Mit der Umsetzung dieser Entspolitisierung wäre die VS eingepaßt in das Gesamtkonzept der Hochschulen als Dienstleistungsunternehmen, die Forschung just-in-time zur unmittelbaren Profitmaximierung und Bildung als Investition in das je eigene „Humanvermögen“ anbieten.
Befördert wird die Serviceorientierung durch das Agieren der Grünen im AStA, die diese bereits umsetzen. Um hübsch repräsentativ für die studentischen „Kunden“ zu sein, wird ein Großteil der VS-Gelder für neue Computer und Möbel und das Streichen der AStA-Türen ausgegeben, wesentliche Tätigkeiten sind die Einrichtung von Wohn- und Jobbörse und das Abhalten inhaltsentleerter Campuskultur.
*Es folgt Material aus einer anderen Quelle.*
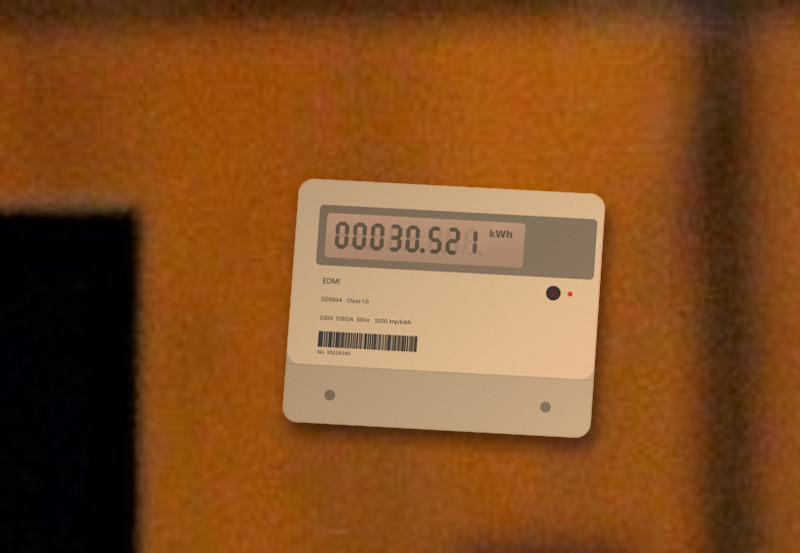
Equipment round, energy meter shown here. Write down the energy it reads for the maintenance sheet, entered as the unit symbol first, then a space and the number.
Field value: kWh 30.521
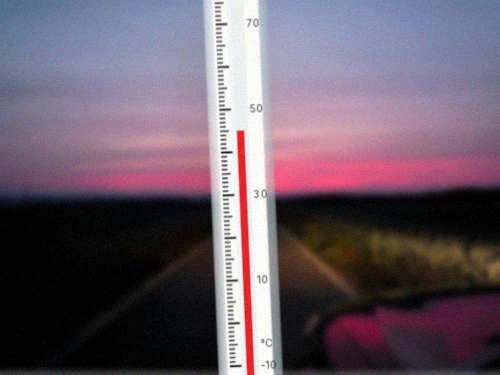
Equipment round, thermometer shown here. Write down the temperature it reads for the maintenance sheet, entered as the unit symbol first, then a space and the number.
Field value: °C 45
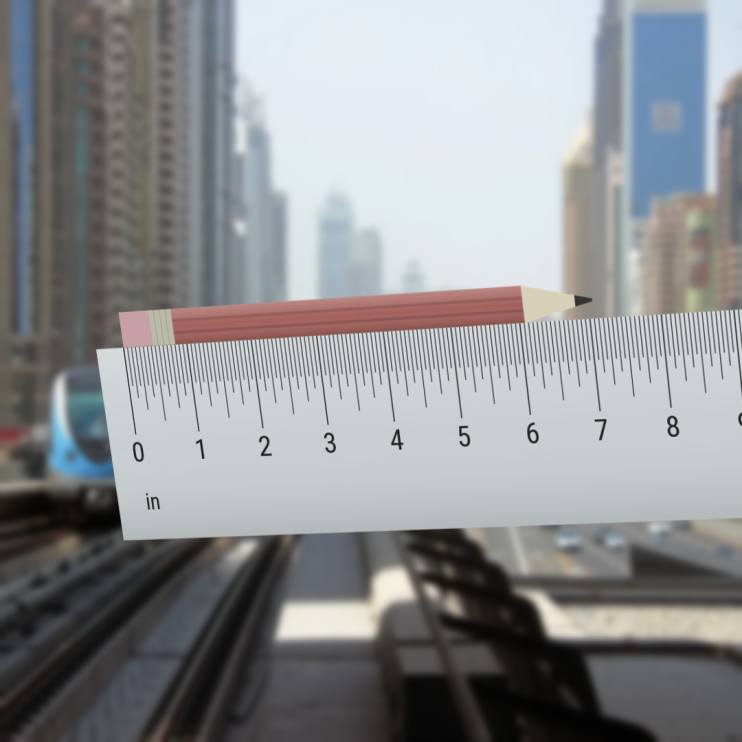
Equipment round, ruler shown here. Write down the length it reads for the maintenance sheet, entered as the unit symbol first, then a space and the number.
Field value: in 7.0625
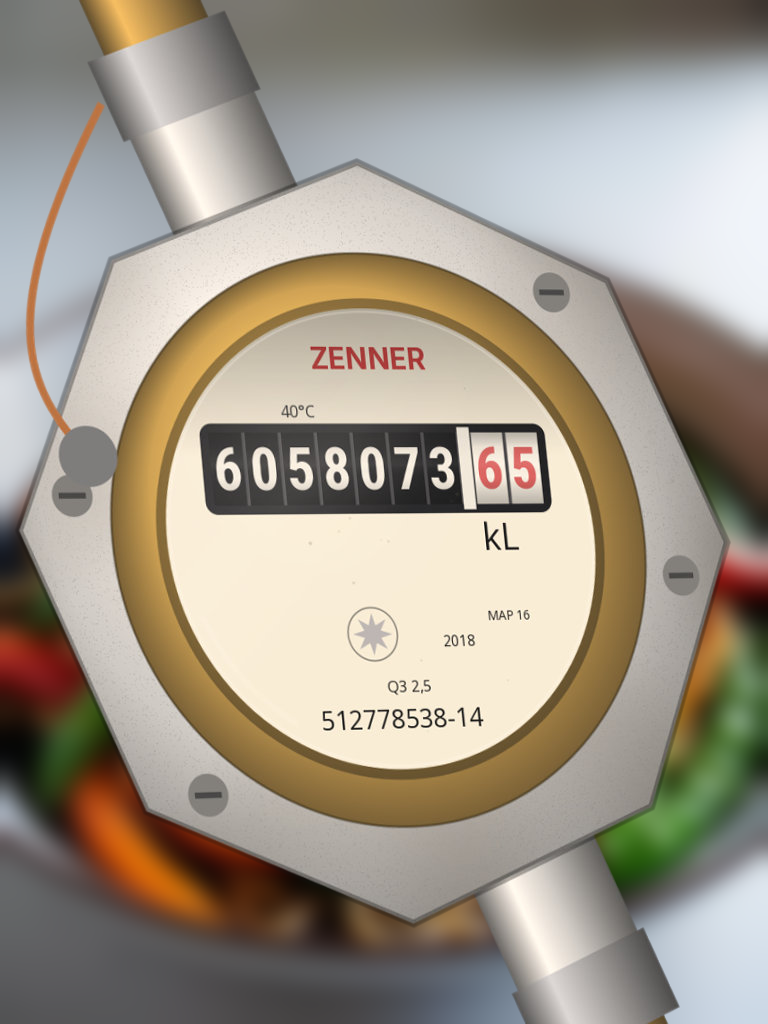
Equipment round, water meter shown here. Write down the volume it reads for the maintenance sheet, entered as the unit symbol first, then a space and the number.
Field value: kL 6058073.65
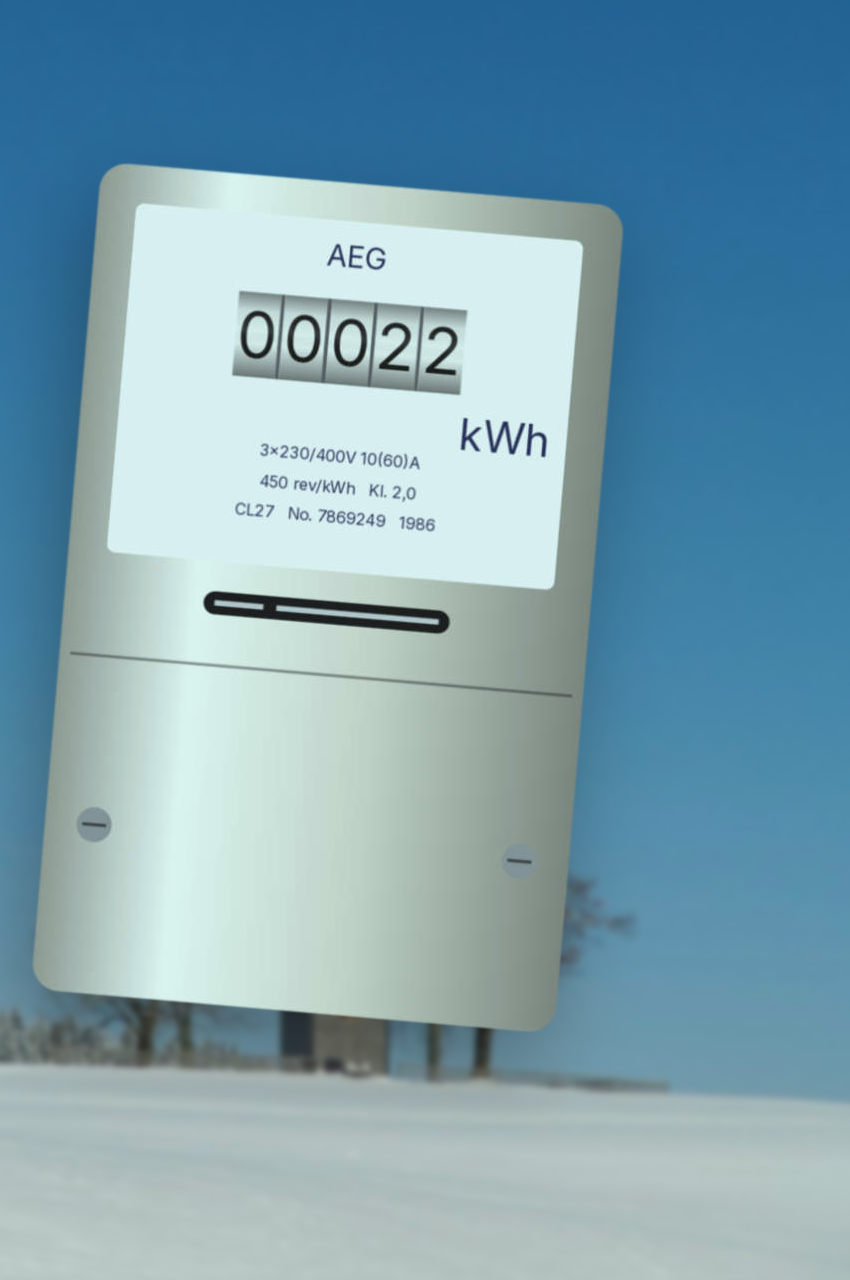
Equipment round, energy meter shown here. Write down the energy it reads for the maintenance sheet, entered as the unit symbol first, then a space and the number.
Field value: kWh 22
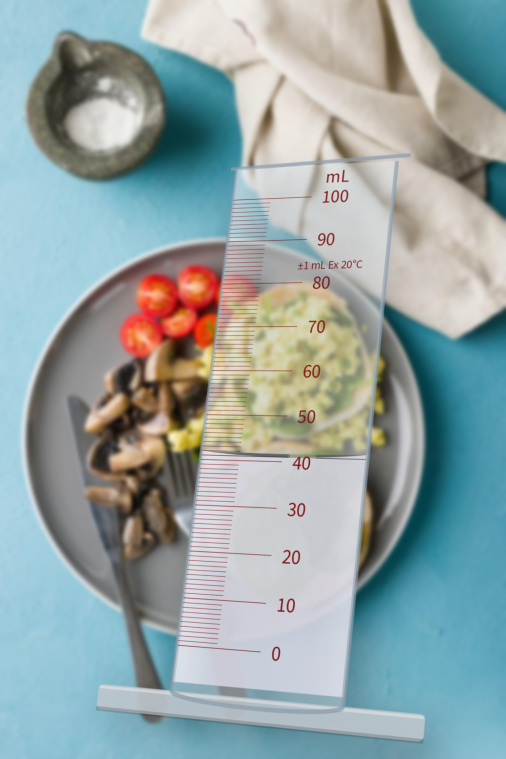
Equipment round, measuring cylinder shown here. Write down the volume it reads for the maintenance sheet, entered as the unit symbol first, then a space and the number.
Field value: mL 41
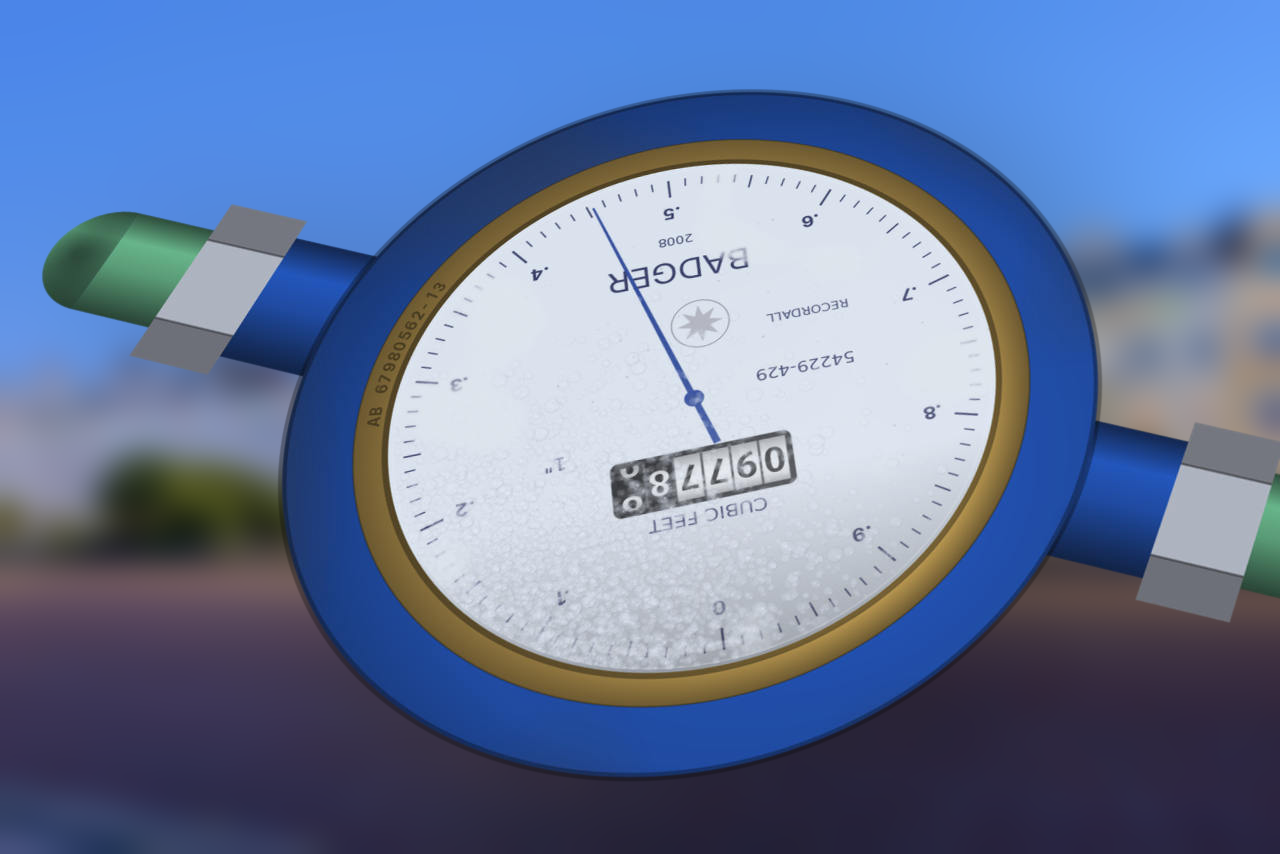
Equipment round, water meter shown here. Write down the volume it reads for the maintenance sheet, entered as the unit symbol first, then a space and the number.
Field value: ft³ 97788.45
Mit Bioessen und Fahrradwerkstatt macht AStA-Service-Center „fit“ für den Alltag und hat ansonsten zur Abfederung sozialer Härten „eine Menge Liebe zu geben.“
Entgegen dem im Gesetzentwurf angestrebten und von den Grünen bereits realisierte Kurs stünde jedoch eine (Re-)Politisierung der VS an. Wissenschaftliche Erkenntnis und Qualifikation haben zunehmend entscheidende Bedeutung in allen gesellschaftlichen Bereichen. Deshalb muß sich die VS als Interessenvertretung im Wissenschaftsprozeß Tätiger Hochschul- und Wissenschaftspolitik im Kontext gesellschaftlicher Entwicklung betreiben sowie in die allgemein gesellschaftlichen Auseinandersetzungen eingreifen.
So wären Aufklärung über Entwicklung statt Parties zur Feier der eigene Inkompetenz, Initiierung studentischen Widerstands statt Unterordnung, die Verknüpfung von Sozial- und Studienberatung mit Aktivitäten zur Verbesserung der sozialen Lage der Studierenden statt Zustimmung zu jeder Preiserhöhung des Semestertickets und vor allem Arbeit gegen rechte Positionen an Universität und in der Gesellschaft statt Kooperation mit RCDS und Burschenschaftslisten zu realisieren.
Um eine solche Orientierung sowohl im Hamburgischen Hochschulgesetz als auch in der Tätigkeit der VS durchzusetzen, ist erforderlich, daß sich alle in der VS, in linken Hochschulgruppen, teilautonomen Referaten und Fachschaftsräten engagieren. Dieser Erfolg wäre dann auch ein Grund gemeinsam zu feiern.